Illegale Lagerung von Abfall

Unternehmer und Tochter vor Gericht: Es geht um 2000 Tonnen Müll

Waldeck-Frankenberg. Ein Unternehmer und seine Tochter standen am Dienstag vor dem Korbacher Amtsgericht. Den beiden aus dem Landkreis Waldeck-Frankenberg wird vorgeworfen, auf zwei Grundstücken Abfälle gelagert zu haben, obwohl sie dafür keine Genehmigung hatten.

Die Liste der widerrechtlich abgelagerten Materialien ist lang: Bauschutt, Fliesen, Kunststoffe, Folien, Asbest-platten, Schrott und Holz wurden bei der Kontrolle durch die Polizei und das Kasseler Regierungspräsidium dort gefunden. Teilweise seien die Materialien auch belastet gewesen, sagte die Staatsanwältin.

„Wir sind keine Umweltsünder“

Tausende Tonnen seien es nicht gewesen, sagte der 74-jährige Unternehmer aus. Außerdem seien die Materialien nur zwischengelagert gewesen. Sie sollten dort aussortiert und später entsorgt werden, so die Aussage. Normalerweise werde das direkt an den Baustellen gemacht, doch dort sei kein Platz für die Container gewesen. Mittlerweile ist alles weg, sagte der Unternehmer. „Wir sind keine Umweltsünder“, betonte er.
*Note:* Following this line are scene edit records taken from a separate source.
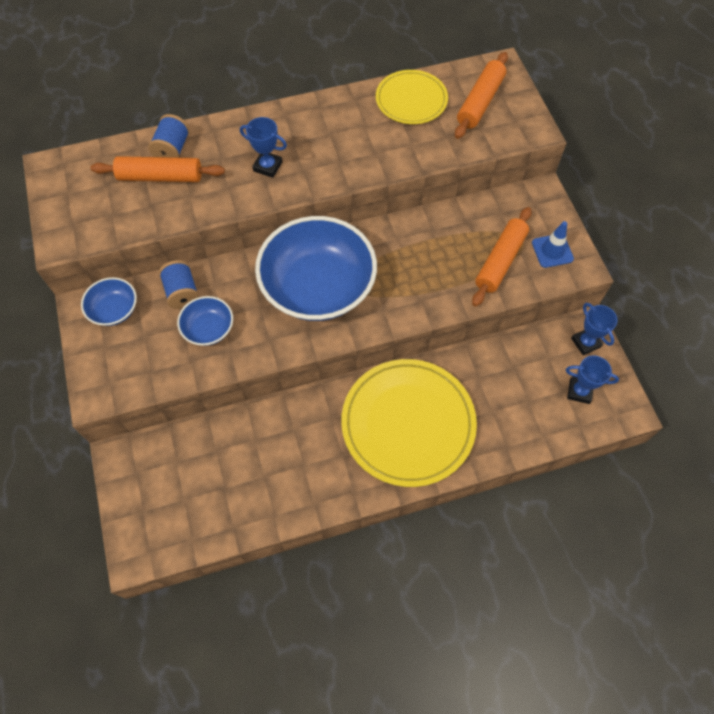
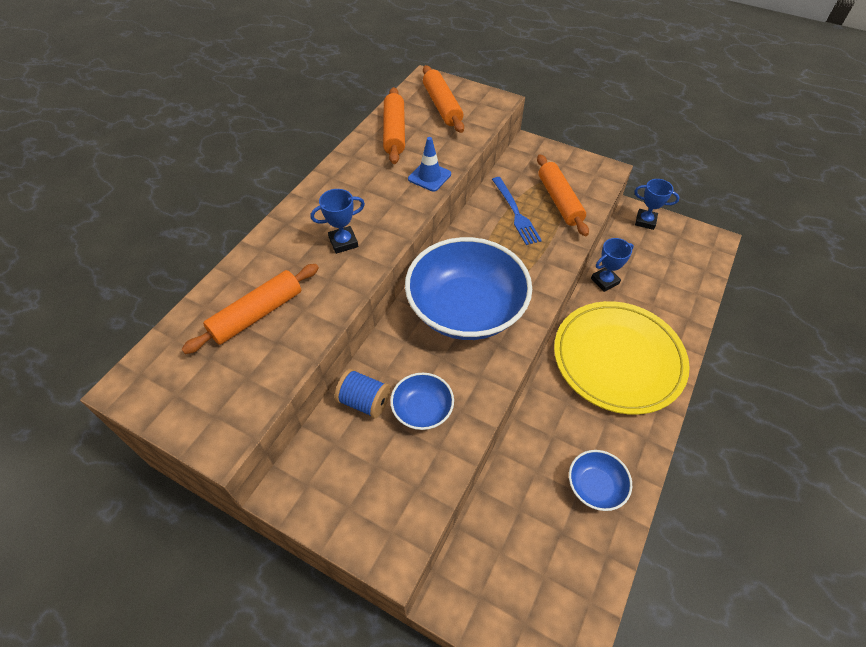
camera: 45 degrees left, 10 degrees down
(114, 310) = (319, 468): blue bowl -> blue bowl (595, 486)
(172, 149) = (241, 286): blue spool -> none
(411, 100) = (394, 132): yellow plate -> orange rolling pin
(450, 243) = (515, 212): none -> blue fork
(552, 251) = (579, 173): blue traffic cone -> blue traffic cone (429, 176)
(579, 391) = (679, 251): blue trophy -> blue trophy (605, 281)

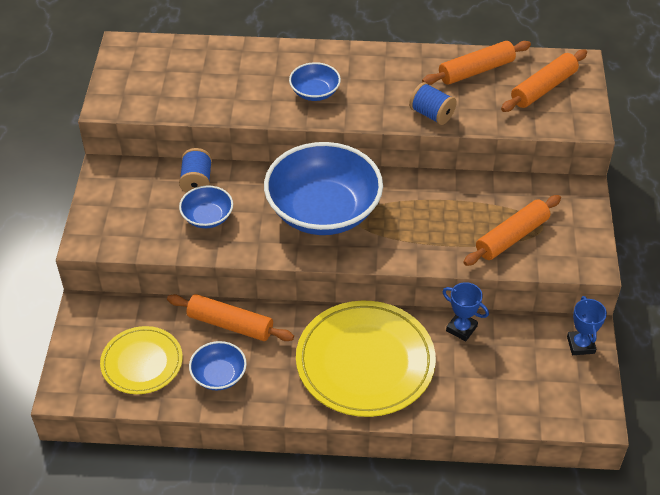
camera: 65 degrees right, 5 degrees down
(257, 314) = (215, 77): orange rolling pin -> orange rolling pin (230, 324)
(343, 242) = (315, 92): blue trophy -> blue bowl
(429, 176) = (431, 114): blue traffic cone -> blue spool
(515, 212) = (469, 208): blue fork -> none
(553, 559) = (142, 362): none -> yellow plate

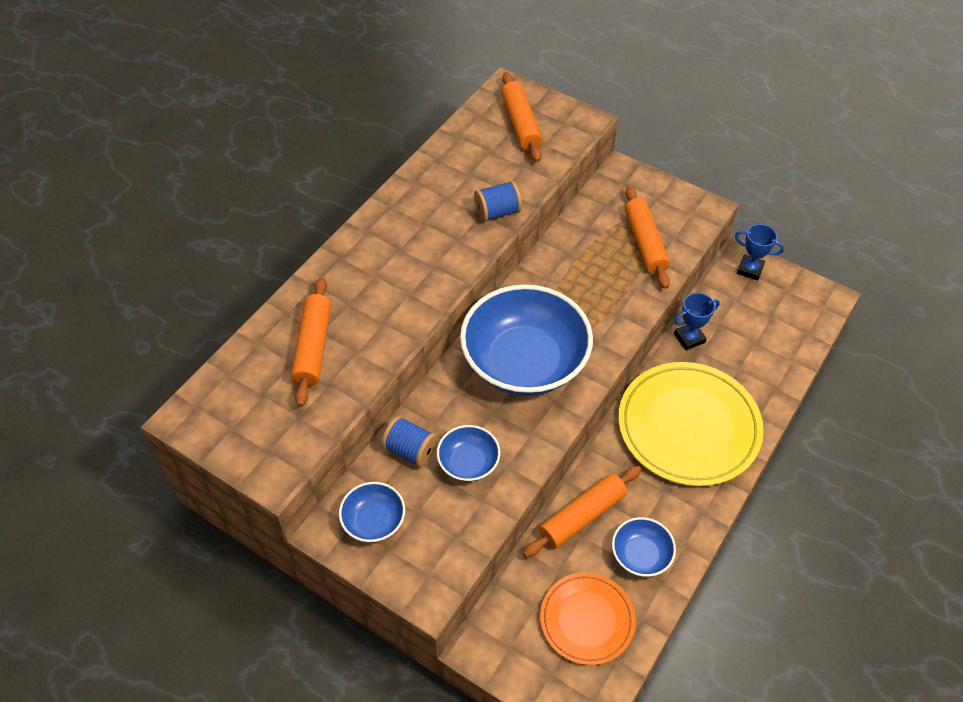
camera: 60 degrees left, 5 degrees up
(142, 362) = (587, 620): yellow plate -> orange plate
(315, 92) = (399, 283): blue bowl -> blue bowl (374, 521)
(476, 70) = (463, 155): orange rolling pin -> orange rolling pin (313, 347)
Als Zeuge war ein technischer Angestellter des Kasseler Regierungspräsidiums geladen. Dort war eine Beschwerde über das Unternehmen eingegangen. „Angeblich sollte auf den Grundstücken Material vergraben worden sein“, sagte der Mann. Das Problem sei nicht nur der abgelagerte Müll gewesen. Laut Gutachten seien Belastungen nachgewiesen worden. Zuvor waren zahlreiche Proben genommen worden.

Was genau dort festgestellt wurde, konnte der Mann nicht sagen. Jedoch: „Ich sehe die Gefahr, dass Boden und Grundwasser verunreinigt werden.“ Etwa vier Meter tief war mit einem Bagger gegraben worden, um Proben zu nehmen, erklärte er. „Was darunter liegt, können wir noch nicht sagen.“

Die betroffene Unternehmerfamilie hatte ihrerseits ebenfalls einen Gutachter beauftragt, der Proben genommen hat. Nun werde gemeinsam versucht, eine Lösung zu finden, sagte der RP-Mitarbeiter. Ende des Jahres solle ein Konzept vorliegen, wie es weitergeht.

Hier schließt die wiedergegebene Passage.